MAROC
26/02/2018 06h:53 CET

Syrie: 25 civils tués dans une frappe attribuée à la coalition internationale anti-Daech

A man inspects a damaged house in the besieged town of Douma in eastern Ghouta in Damascus, Syria, February 22, 2018. REUTERS/Bassam Khabieh
Bassam Khabieh / Reuters
A man inspects a damaged house in the besieged town of Douma in eastern Ghouta in Damascus, Syria, February 22, 2018. REUTERS/Bassam Khabieh

SYRIE - Au moins 25 personnes, dont des enfants, ont été tuées suite à une frappe aérienne attribuée à la coalition internationale contre le groupe "Etat islamique" (EI) dans la dernière enclave de l'organisation extrémiste en Syrie, a annoncé lundi l'Observatoire syrien des droits de l'Homme (OSDH).

La frappe aérienne a eu lieu dans la colonie de Dahra Alouni non loin d'al Chaafa, précise l'OSDH, une ONG basée à Londres qui tient la chronique quotidienne de la guerre en Syrie grâce à un réseau d'informateurs sur le terrain.

Selon cette ONG, plus de la moitié des victimes de cette frappe sont des femmes et des enfants.

Interrogé sur cette information, le porte-parole de la coalition, le colonel Ryan Dillon, a déclaré: "Nous prenons toutes les accusations au sérieux et, comme nous le faisons toujours, nous l'inclurons dans notre évaluation des victimes civiles et nous en publierons les résultats mensuellement".

L'EI tient encore quelques poches de territoire dans l'est de la Syrie, sur les deux rives de l'Euphrate, ainsi que dans la banlieue sud de Damas et dans le sud-ouest du pays.

Un cessez-le-feu ignoré

Un bombardement qui intervient moins de deux jours après que le Conseil de sécurité de l’ONU a approuvé, samedi, une résolution réclamant un cessez-le-feu immédiat de 30 jours en Syrie, qui permettra l’arrivée de l’aide humanitaire et des évacuations médicales.

Le secrétaire général des Nations unies, Antonio Guterres, a appelé lundi à Genève à "une application immédiate" de la résolution du Conseil de sécurité demandant une trêve de 30 jours en Syrie.

"La Ghouta orientale, en particulier, ne peut pas attendre.

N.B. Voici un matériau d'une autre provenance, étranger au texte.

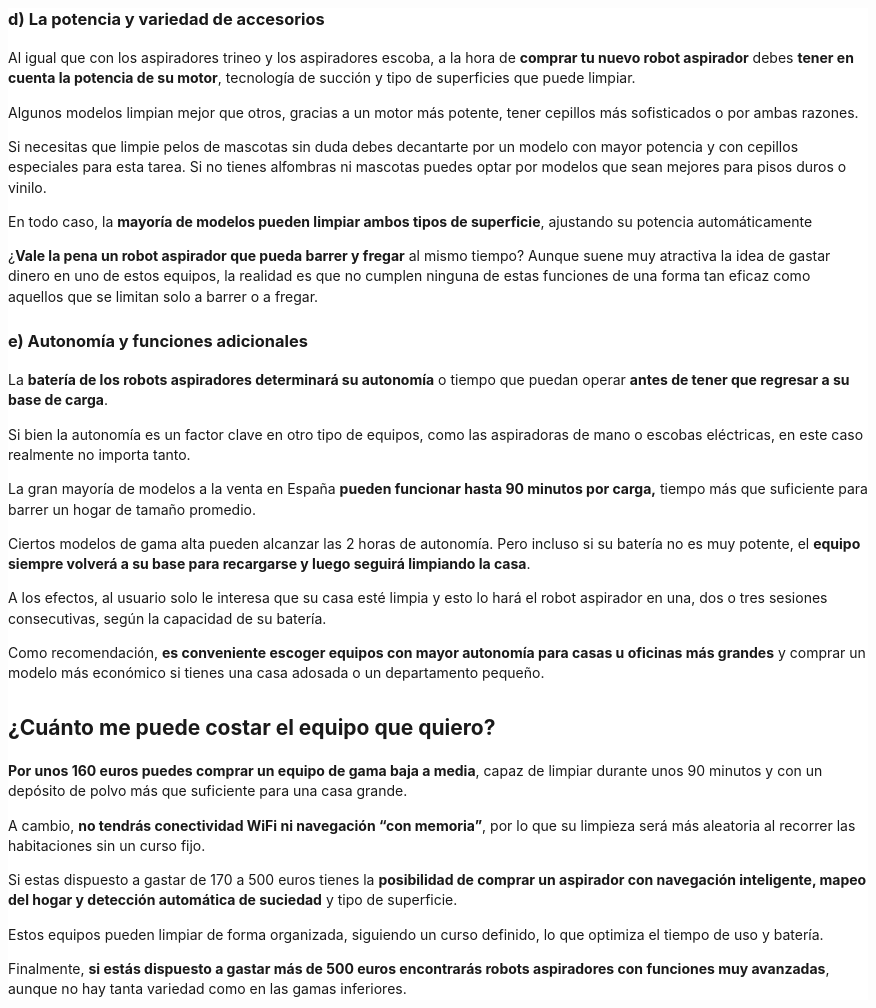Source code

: ### d) La potencia y variedad de accesorios

Al igual que con los aspiradores trineo y los aspiradores escoba, a la hora de **comprar tu nuevo robot aspirador** debes **tener en cuenta la potencia de su motor**, tecnología de succión y tipo de superficies que puede limpiar.

Algunos modelos limpian mejor que otros, gracias a un motor más potente, tener cepillos más sofisticados o por ambas razones.

Si necesitas que limpie pelos de mascotas sin duda debes decantarte por un modelo con mayor potencia y con cepillos especiales para esta tarea. Si no tienes alfombras ni mascotas puedes optar por modelos que sean mejores para pisos duros o vinilo.

En todo caso, la **mayoría de modelos pueden limpiar ambos tipos de superficie**, ajustando su potencia automáticamente

¿**Vale la pena un robot aspirador que pueda barrer y fregar** al mismo tiempo? Aunque suene muy atractiva la idea de gastar dinero en uno de estos equipos, la realidad es que no cumplen ninguna de estas funciones de una forma tan eficaz como aquellos que se limitan solo a barrer o a fregar.

### e) Autonomía y funciones adicionales

La **batería de los robots aspiradores determinará su autonomía** o tiempo que puedan operar **antes de tener que regresar a su base de carga**.

Si bien la autonomía es un factor clave en otro tipo de equipos, como las aspiradoras de mano o escobas eléctricas, en este caso realmente no importa tanto.

La gran mayoría de modelos a la venta en España **pueden funcionar hasta 90 minutos por carga,** tiempo más que suficiente para barrer un hogar de tamaño promedio.

Ciertos modelos de gama alta pueden alcanzar las 2 horas de autonomía. Pero incluso si su batería no es muy potente, el **equipo siempre volverá a su base para recargarse y luego seguirá limpiando la casa**.

A los efectos, al usuario solo le interesa que su casa esté limpia y esto lo hará el robot aspirador en una, dos o tres sesiones consecutivas, según la capacidad de su batería.

Como recomendación, **es conveniente escoger equipos con mayor autonomía para casas u oficinas más grandes** y comprar un modelo más económico si tienes una casa adosada o un departamento pequeño.

## ¿Cuánto me puede costar el equipo que quiero?

**Por unos 160 euros puedes comprar un equipo de gama baja a media**, capaz de limpiar durante unos 90 minutos y con un depósito de polvo más que suficiente para una casa grande.

A cambio, **no tendrás conectividad WiFi ni navegación “con memoria”**, por lo que su limpieza será más aleatoria al recorrer las habitaciones sin un curso fijo.

Si estas dispuesto a gastar de 170 a 500 euros tienes la **posibilidad de comprar un aspirador con navegación inteligente, mapeo del hogar y detección automática de suciedad** y tipo de superficie.

Estos equipos pueden limpiar de forma organizada, siguiendo un curso definido, lo que optimiza el tiempo de uso y batería.

Finalmente, **si estás dispuesto a gastar más de 500 euros encontrarás robots aspiradores con funciones muy avanzadas**, aunque no hay tanta variedad como en las gamas inferiores.
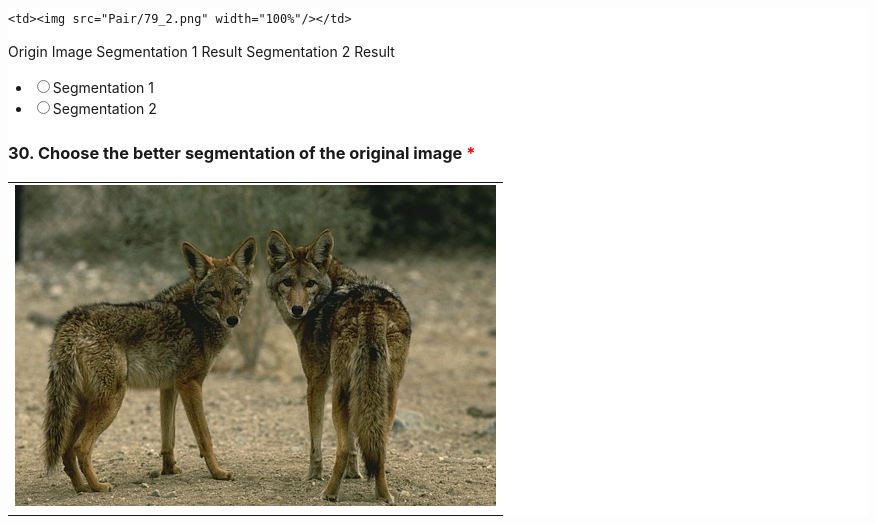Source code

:     <td><img src="Pair/79_2.png" width="100%"/></td>
  </tr>
  <tr>
    <td>Origin Image</td>
    <td>Segmentation 1 Result</td>
    <td>Segmentation 2 Result</td>
  </tr>
</table>


+ <input type="radio" name="entry.1021893001" value="1" id="group_1021893001_1" aria-label="1" required="">Segmentation 1
+ <input type="radio" name="entry.1021893001" value="2" id="group_1021893001_2" aria-label="2" required="">Segmentation 2

### 30. Choose the better segmentation of the original image <font color="red">*</font>

<table>
  <tr>
    <td><img src="Images/80.png" width="100%"/></td>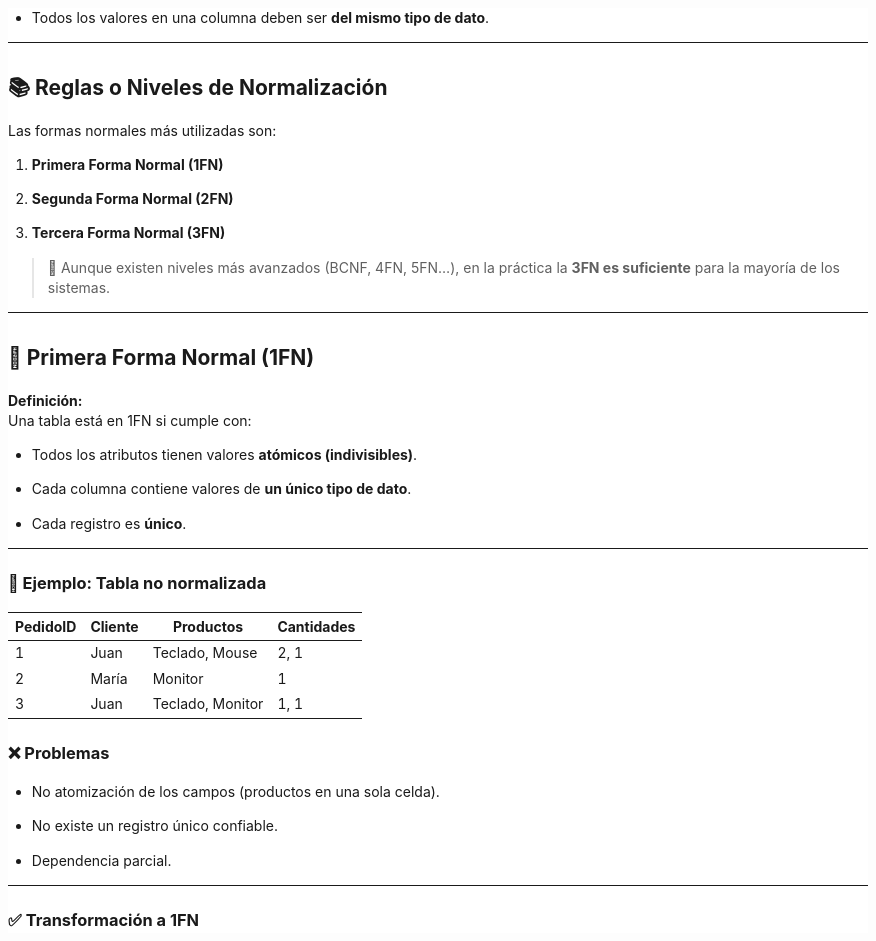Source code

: - Todos los valores en una columna deben ser **del mismo tipo de dato**.
    

---

## 📚 Reglas o Niveles de Normalización

Las formas normales más utilizadas son:

1. **Primera Forma Normal (1FN)**
    
2. **Segunda Forma Normal (2FN)**
    
3. **Tercera Forma Normal (3FN)**
    

> 🔎 Aunque existen niveles más avanzados (BCNF, 4FN, 5FN…), en la práctica la **3FN es suficiente** para la mayoría de los sistemas.

---

## 🔹 Primera Forma Normal (1FN)

**Definición:**  
Una tabla está en 1FN si cumple con:

- Todos los atributos tienen valores **atómicos (indivisibles)**.
    
- Cada columna contiene valores de **un único tipo de dato**.
    
- Cada registro es **único**.
    

---

### 📍 Ejemplo: Tabla no normalizada

| PedidoID | Cliente | Productos        | Cantidades |
| -------- | ------- | ---------------- | ---------- |
| 1        | Juan    | Teclado, Mouse   | 2, 1       |
| 2        | María   | Monitor          | 1          |
| 3        | Juan    | Teclado, Monitor | 1, 1       |

### ❌ Problemas

- No atomización de los campos (productos en una sola celda).
    
- No existe un registro único confiable.
    
- Dependencia parcial.
    

---

### ✅ Transformación a 1FN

Il est temps de mettre un terme à cet enfer sur terre", a insisté M. Guterres à l'ouverture de la 37e session du Conseil des droits de l'Homme de l'ONU.

La Ghouta toujours sous les bombes

Du côté du régime syrien aussi la trêve est loin d'être respectée. Lundi, des raids aériens et des tirs de roquettes attribués au régime de Bachar al-Assad ont fait au moins 10 morts parmi les civils dans la Ghouta orientale, a indiqué l'OSDH.

Les victimes, parmi lesquelles on compte neuf membres d'une même famille, dont trois enfants, ont péri dans des frappes du régime qui ont visé dans la nuit Douma, la grande ville de la Ghouta orientale, en périphérie est de Damas, selon cette ONG basée à Londres.

Dimanche, quatorze cas de suffocation, dont celui d'un enfant qui est décédé, ont été enregistrées après un raid aérien du régime syrien sur la ville, située à la périphérie de la capitale Damas, toujours selon l'OSDH.

Un médecin ayant soigné les patients a évoqué des "soupçons d'utilisation d'armes chimiques, probablement une attaque au gaz de chlore". Le régime syrien, qui a plusieurs fois démenti utiliser des armes chimiques, a été pointé du doigt ces dernières semaines pour des attaques présumées au gaz de chlore.